The new tax law changes included an unwelcome surprise for some homeowners: a $10,000 cap on the state and local tax (SALT) deduction. The cap could cause financial pain for residents of NY where even middle-class houses can sometimes exceed that threshold. Given the new cap, is it worth trying to lower your property tax bill?
Experts say the effort can pay off, but be prepared to invest some legwork and even some money in the pursuit of a lower tax bill. The first step is to figure out if you are likely to be affected by the $10,000 limit on SALT deductions. Homeowners whose property tax bills are close to that amount are likely to feel the financial pain, given that your total SALT taxes could get pushed above the new cap once state income taxes are included. Next, you'll want to determine if you're likely to itemize your deductions in 2018. The Tax Cuts and Jobs Act almost doubled the standard deduction to $12,000 for single filers and $24,000 for married filers, a change that is effective for the current tax year.

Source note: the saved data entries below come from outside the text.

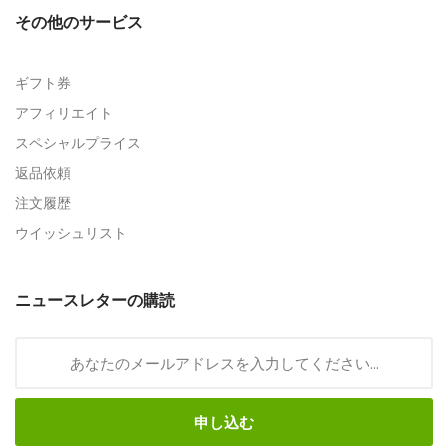
その他のサービス
ギフト券
アフィリエイト
スペシャルプライス
返品依頼
注文履歴
ウイッシュリスト
ニュースレターの購読
申し込む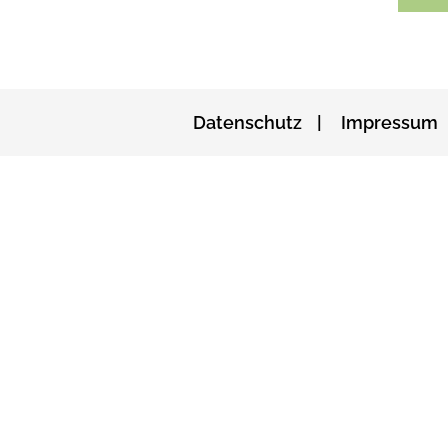
Datenschutz
Impressum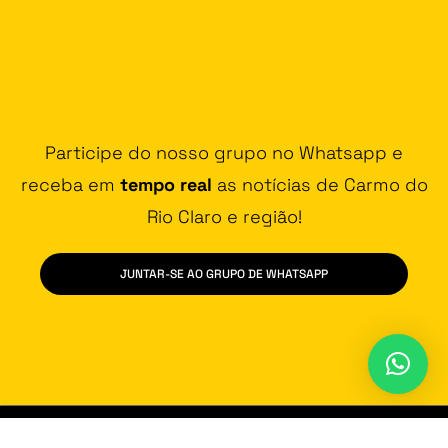
Participe do nosso grupo no Whatsapp e
receba em
tempo real
as notícias de Carmo do
Rio Claro e região!
JUNTAR-SE AO GRUPO DE WHATSAPP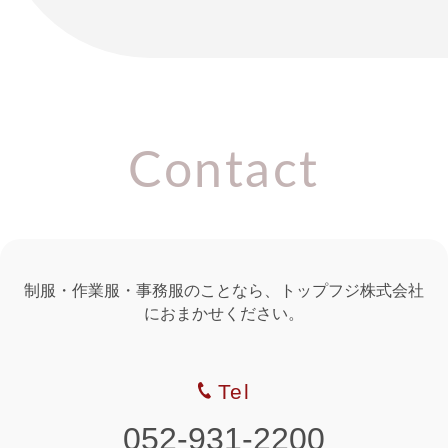
Contact
制服・作業服・事務服のことなら、トップフジ株式会社
におまかせください。
Tel
052-931-2200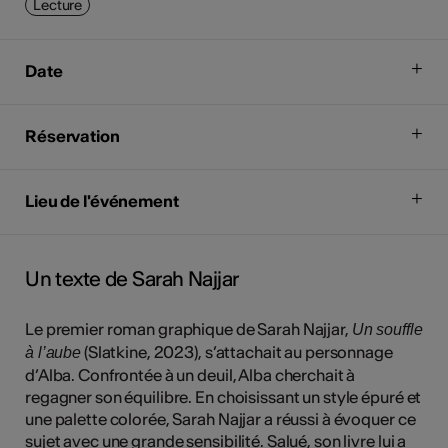
Lecture
Date
Réservation
Lieu de l'événement
Un texte de Sarah Najjar
Le premier roman graphique de Sarah Najjar,
Un souffle
(Slatkine, 2023), s’attachait au personnage
à l’aube
d’Alba. Confrontée à un deuil, Alba cherchait à
regagner son équilibre. En choisissant un style épuré et
une palette colorée, Sarah Najjar a réussi à évoquer ce
sujet avec une grande sensibilité. Salué, son livre lui a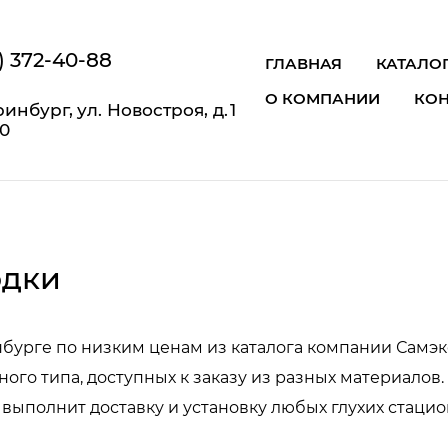
) 372-40-88
ГЛАВНАЯ
КАТАЛО
О КОМПАНИИ
КОН
ринбург, ул. Новостроя, д. 1
10
одки
бурге по низким ценам из каталога компании Самэк
го типа, доступных к заказу из разных материалов.
ыполнит доставку и установку любых глухих стацио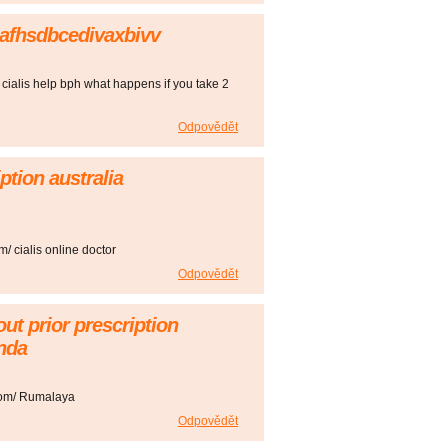
g afhsdbcedivaxbivv
oes cialis help bph what happens if you take 2
Odpovědět
ption australia
m/ cialis online doctor
Odpovědět
ut prior prescription
nda
com/ Rumalaya
Odpovědět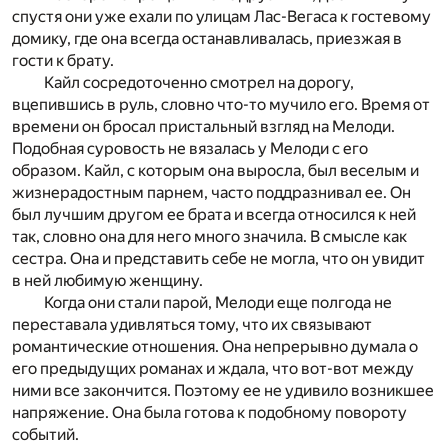
спустя они уже ехали по улицам Лас-Вегаса к гостевому
домику, где она всегда останавливалась, приезжая в
гости к брату.
Кайл сосредоточенно смотрел на дорогу,
вцепившись в руль, словно что-то мучило его. Время от
времени он бросал пристальный взгляд на Мелоди.
Подобная суровость не вязалась у Мелоди с его
образом. Кайл, с которым она выросла, был веселым и
жизнерадостным парнем, часто поддразнивал ее. Он
был лучшим другом ее брата и всегда относился к ней
так, словно она для него много значила. В смысле как
сестра. Она и представить себе не могла, что он увидит
в ней любимую женщину.
Когда они стали парой, Мелоди еще полгода не
переставала удивляться тому, что их связывают
романтические отношения. Она непрерывно думала о
его предыдущих романах и ждала, что вот-вот между
ними все закончится. Поэтому ее не удивило возникшее
напряжение. Она была готова к подобному повороту
событий.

Even without the pain of the SALT cap, property taxes across the country are on the rise. Homeowners paid $18.4 billion in property taxes during 2016, or 4.6% more than in the previous year, according to the U.S. Census.
Property taxes can change when a municipality increases its tax rate or when it changes the assessed value on your home. While you can't challenge the former, you have the right to appeal your home's assessed value. Do a reality check about your home's value. Compare your property's value against similar properties in your area. If your home seems to be assessed at a higher amount than those comparable ones, that data will help you build your case.
Your property tax bill should include information about how to appeal your assessment. Every municipality has its own process, with some allowing an appeal at any time while others only allowing it once a year. Remember to document everything, including photographs, your independent appraisal and comparable home information. Some homeowners, such as seniors and veterans, may be able to take advantage of waivers or property tax relief programs offered by their municipalities or states. Those residents may be able to get a lower tax bill without challenging their assessments. Give it a shot, you never know!